Run p-Laplacian example#

$ cd src/snes/tutorials
$ make ex15
$ ./ex15 -da_refine 2 -dm_view
$ ./ex15 -ksp_monitor -pc_type jacobi
$ ./ex15 -snes_view

Experiments#

  • How does iteration count vary under grid refinement?

  • How sensitive is it to parameters

    • p-Laplacian -p \(> 1\) and -epsilon \(> 0\)

    • Bratu -lambda \(< 6.8\)

  • How sensitive to -ksp_gmres_restart?

  • -ksp_monitor_true_residual

  • -ksp_view_eigenvalues

Symmetric problems#

Lanczos iteration: like GMRES for symmetric problems#

If \(A\) is symmetric, then \(H = Q^T A Q\) is also symmetric. Since \(H\) is Hessenberg, this means \(H\) is tridiagonal. Instead of storing \(Q_n\), it is sufficient to store only the last two columns since the iteration satisfies a 3-term recurrence. The analog of GMRES for the symmetric case is called MINRES and is also useful for solving symmetric indefinite problems.

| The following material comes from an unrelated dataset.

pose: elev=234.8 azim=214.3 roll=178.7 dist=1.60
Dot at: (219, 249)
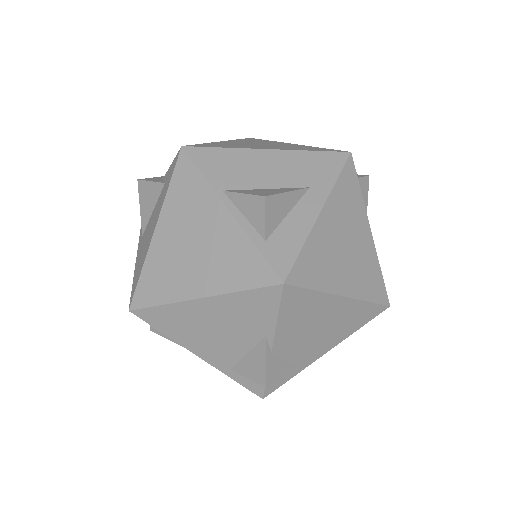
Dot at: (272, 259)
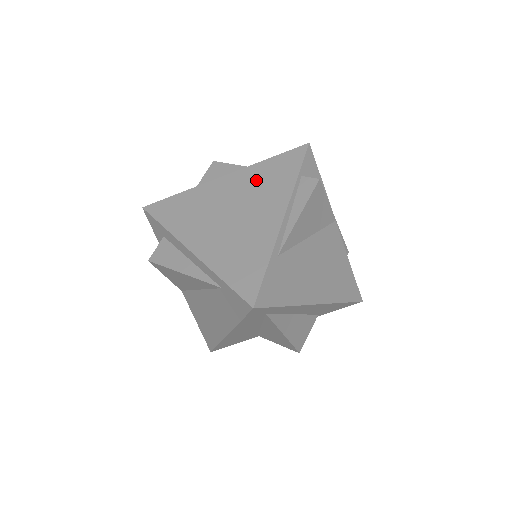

Conjugate Gradients: changing the norm#

Instead of minimizing the \(A^T A\) norm of the error, the Conjugate Gradient method minimizes the \(A\) norm of the error. For \(A\) to induce a norm, it must be symmetric positive definite. Jeremy Shewchuck’s guide to CG is an excellent resource.